[Problem]:
Every record needs to come back as written, except for the pictures.

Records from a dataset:

:::

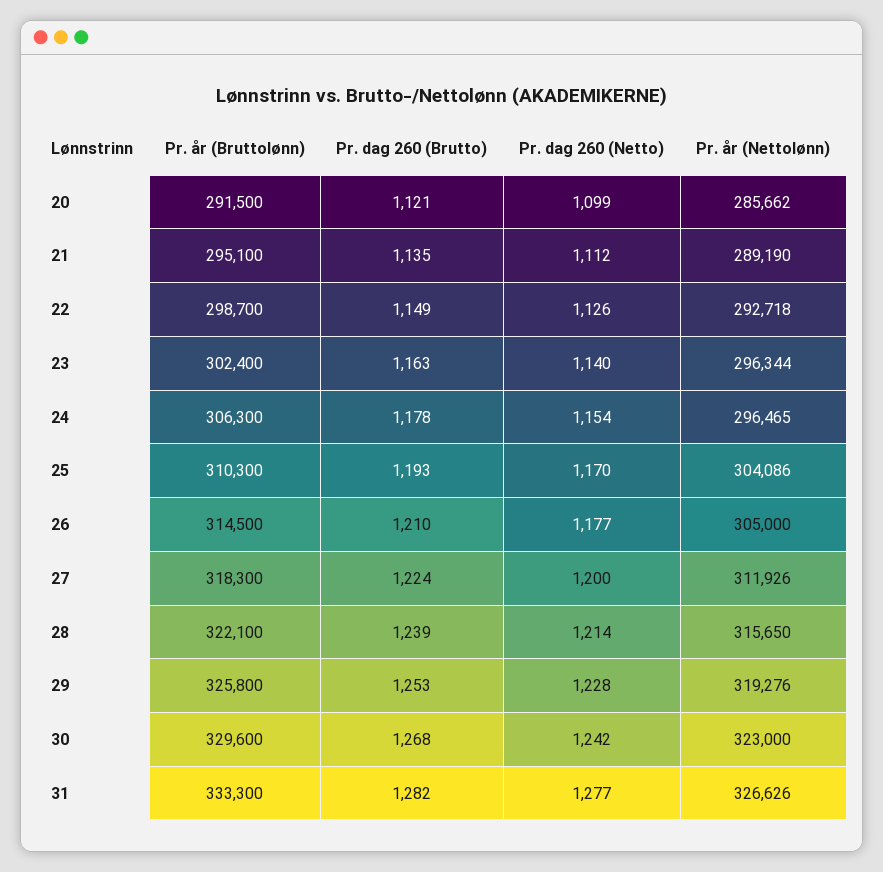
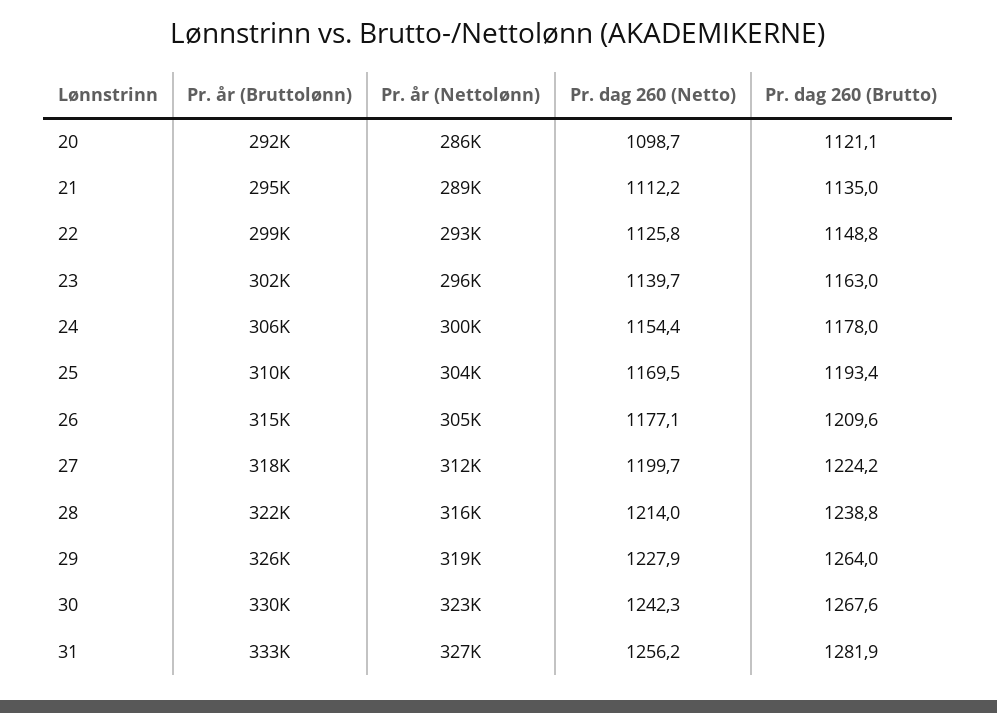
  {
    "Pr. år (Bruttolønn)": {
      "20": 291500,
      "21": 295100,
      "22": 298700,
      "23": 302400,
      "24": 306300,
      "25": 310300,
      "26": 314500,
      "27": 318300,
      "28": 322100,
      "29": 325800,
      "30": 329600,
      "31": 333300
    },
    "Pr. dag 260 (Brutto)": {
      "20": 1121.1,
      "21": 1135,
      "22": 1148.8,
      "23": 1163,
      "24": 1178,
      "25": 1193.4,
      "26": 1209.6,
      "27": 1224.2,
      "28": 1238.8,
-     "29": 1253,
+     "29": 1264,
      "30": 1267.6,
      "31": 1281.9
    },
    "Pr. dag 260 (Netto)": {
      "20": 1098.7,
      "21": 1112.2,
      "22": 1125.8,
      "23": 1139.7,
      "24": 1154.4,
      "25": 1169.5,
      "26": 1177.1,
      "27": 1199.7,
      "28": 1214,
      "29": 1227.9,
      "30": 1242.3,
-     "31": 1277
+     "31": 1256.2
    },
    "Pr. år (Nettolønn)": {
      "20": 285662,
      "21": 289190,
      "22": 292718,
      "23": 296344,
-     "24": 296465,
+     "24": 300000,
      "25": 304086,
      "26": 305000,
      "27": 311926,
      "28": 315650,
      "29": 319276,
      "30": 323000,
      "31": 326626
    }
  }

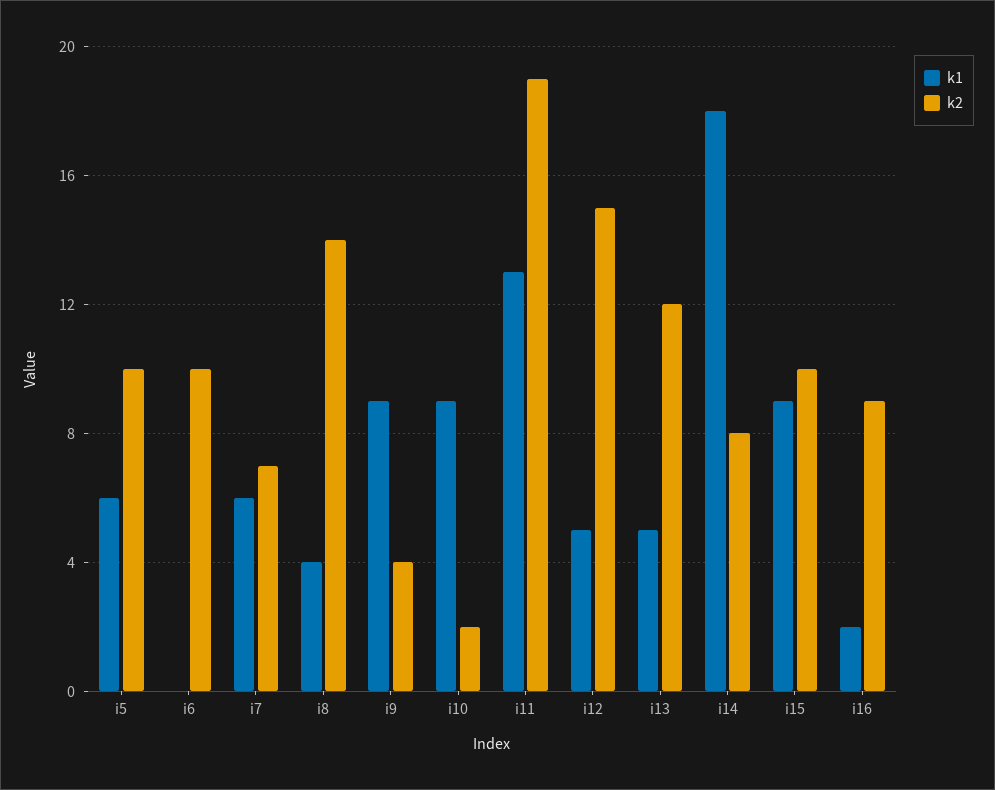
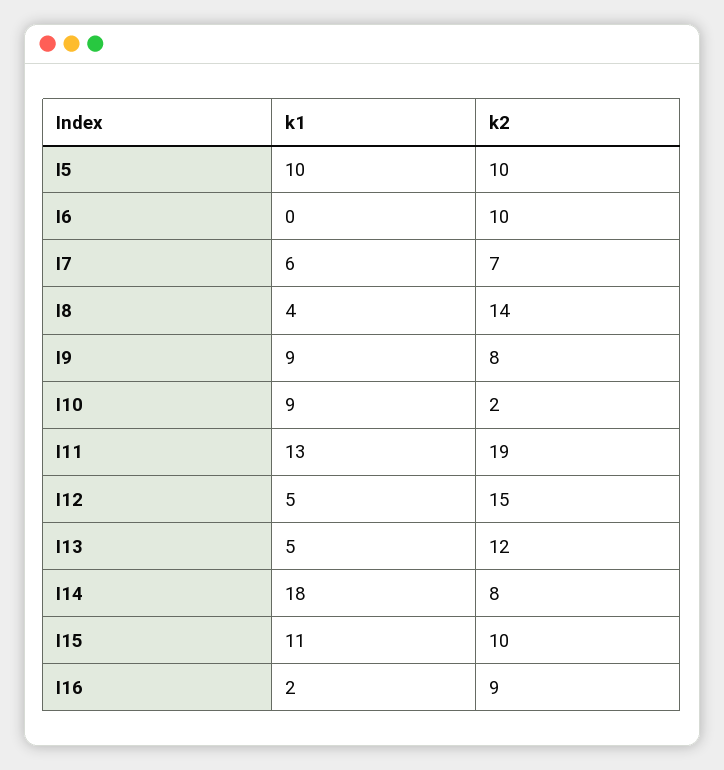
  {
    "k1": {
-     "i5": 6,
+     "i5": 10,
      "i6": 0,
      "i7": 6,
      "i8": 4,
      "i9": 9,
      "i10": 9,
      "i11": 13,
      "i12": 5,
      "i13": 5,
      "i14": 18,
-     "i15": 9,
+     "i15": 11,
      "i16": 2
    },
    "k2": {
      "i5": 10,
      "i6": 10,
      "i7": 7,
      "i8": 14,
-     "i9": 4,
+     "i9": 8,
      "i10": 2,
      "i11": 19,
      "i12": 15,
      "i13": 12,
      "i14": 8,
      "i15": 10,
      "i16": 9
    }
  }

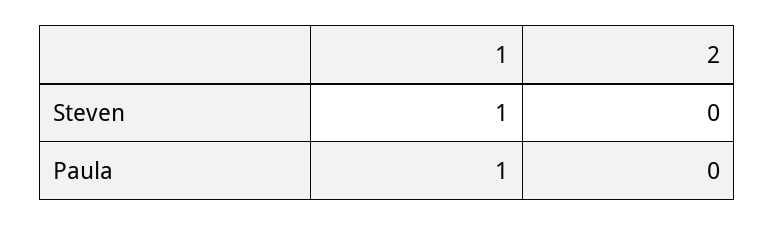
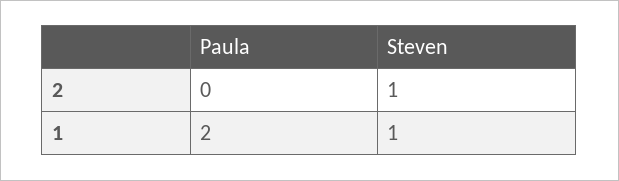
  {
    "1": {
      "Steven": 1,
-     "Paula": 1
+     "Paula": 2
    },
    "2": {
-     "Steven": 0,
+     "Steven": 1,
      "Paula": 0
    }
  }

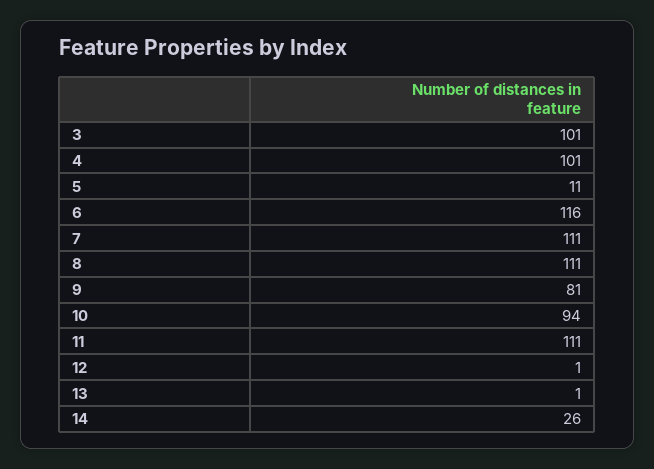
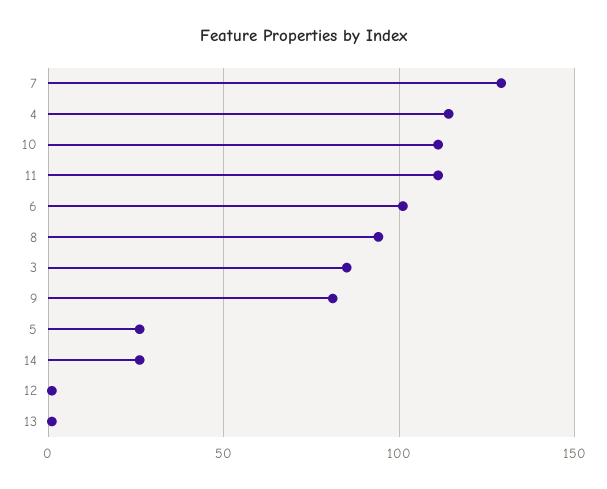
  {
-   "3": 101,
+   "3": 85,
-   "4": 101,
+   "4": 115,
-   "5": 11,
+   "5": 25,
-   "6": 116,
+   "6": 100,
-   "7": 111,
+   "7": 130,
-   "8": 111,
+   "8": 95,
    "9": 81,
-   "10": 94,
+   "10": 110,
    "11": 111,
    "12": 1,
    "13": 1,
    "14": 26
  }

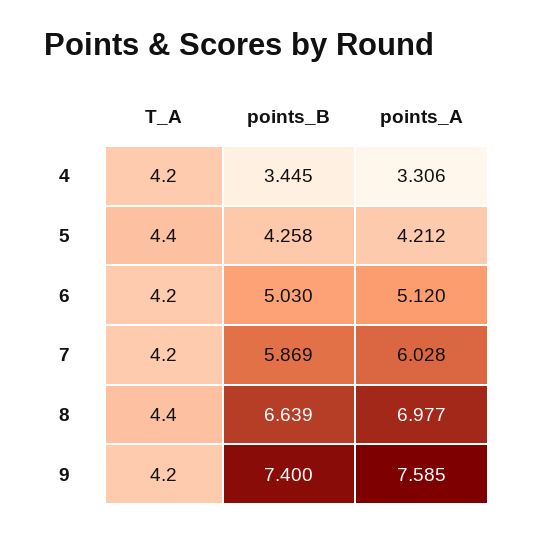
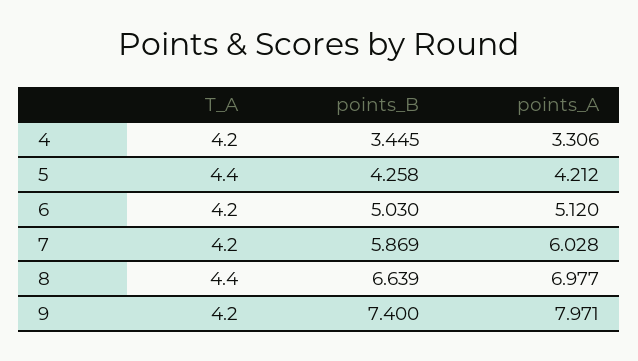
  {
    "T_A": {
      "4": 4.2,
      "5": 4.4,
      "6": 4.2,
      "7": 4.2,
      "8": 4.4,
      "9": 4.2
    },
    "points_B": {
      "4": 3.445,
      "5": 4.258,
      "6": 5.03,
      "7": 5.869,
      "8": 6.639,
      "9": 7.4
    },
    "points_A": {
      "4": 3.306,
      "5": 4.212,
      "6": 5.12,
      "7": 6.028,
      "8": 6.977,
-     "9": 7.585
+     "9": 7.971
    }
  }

:::

[Completed exercise]:
  {
    "Pr. år (Bruttolønn)": {
      "20": 291500,
      "21": 295100,
      "22": 298700,
      "23": 302400,
      "24": 306300,
      "25": 310300,
      "26": 314500,
      "27": 318300,
      "28": 322100,
      "29": 325800,
      "30": 329600,
      "31": 333300
    },
    "Pr. dag 260 (Brutto)": {
      "20": 1121.1,
      "21": 1135,
      "22": 1148.8,
      "23": 1163,
      "24": 1178,
      "25": 1193.4,
      "26": 1209.6,
      "27": 1224.2,
      "28": 1238.8,
-     "29": 1253,
+     "29": 1264,
      "30": 1267.6,
      "31": 1281.9
    },
    "Pr. dag 260 (Netto)": {
      "20": 1098.7,
      "21": 1112.2,
      "22": 1125.8,
      "23": 1139.7,
      "24": 1154.4,
      "25": 1169.5,
      "26": 1177.1,
      "27": 1199.7,
      "28": 1214,
      "29": 1227.9,
      "30": 1242.3,
-     "31": 1277
+     "31": 1256.2
    },
    "Pr. år (Nettolønn)": {
      "20": 285662,
      "21": 289190,
      "22": 292718,
      "23": 296344,
-     "24": 296465,
+     "24": 300000,
      "25": 304086,
      "26": 305000,
      "27": 311926,
      "28": 315650,
      "29": 319276,
      "30": 323000,
      "31": 326626
    }
  }

  {
    "k1": {
-     "i5": 6,
+     "i5": 10,
      "i6": 0,
      "i7": 6,
      "i8": 4,
      "i9": 9,
      "i10": 9,
      "i11": 13,
      "i12": 5,
      "i13": 5,
      "i14": 18,
-     "i15": 9,
+     "i15": 11,
      "i16": 2
    },
    "k2": {
      "i5": 10,
      "i6": 10,
      "i7": 7,
      "i8": 14,
-     "i9": 4,
+     "i9": 8,
      "i10": 2,
      "i11": 19,
      "i12": 15,
      "i13": 12,
      "i14": 8,
      "i15": 10,
      "i16": 9
    }
  }

  {
    "1": {
      "Steven": 1,
-     "Paula": 1
+     "Paula": 2
    },
    "2": {
-     "Steven": 0,
+     "Steven": 1,
      "Paula": 0
    }
  }

  {
-   "3": 101,
+   "3": 85,
-   "4": 101,
+   "4": 115,
-   "5": 11,
+   "5": 25,
-   "6": 116,
+   "6": 100,
-   "7": 111,
+   "7": 130,
-   "8": 111,
+   "8": 95,
    "9": 81,
-   "10": 94,
+   "10": 110,
    "11": 111,
    "12": 1,
    "13": 1,
    "14": 26
  }

  {
    "T_A": {
      "4": 4.2,
      "5": 4.4,
      "6": 4.2,
      "7": 4.2,
      "8": 4.4,
      "9": 4.2
    },
    "points_B": {
      "4": 3.445,
      "5": 4.258,
      "6": 5.03,
      "7": 5.869,
      "8": 6.639,
      "9": 7.4
    },
    "points_A": {
      "4": 3.306,
      "5": 4.212,
      "6": 5.12,
      "7": 6.028,
      "8": 6.977,
-     "9": 7.585
+     "9": 7.971
    }
  }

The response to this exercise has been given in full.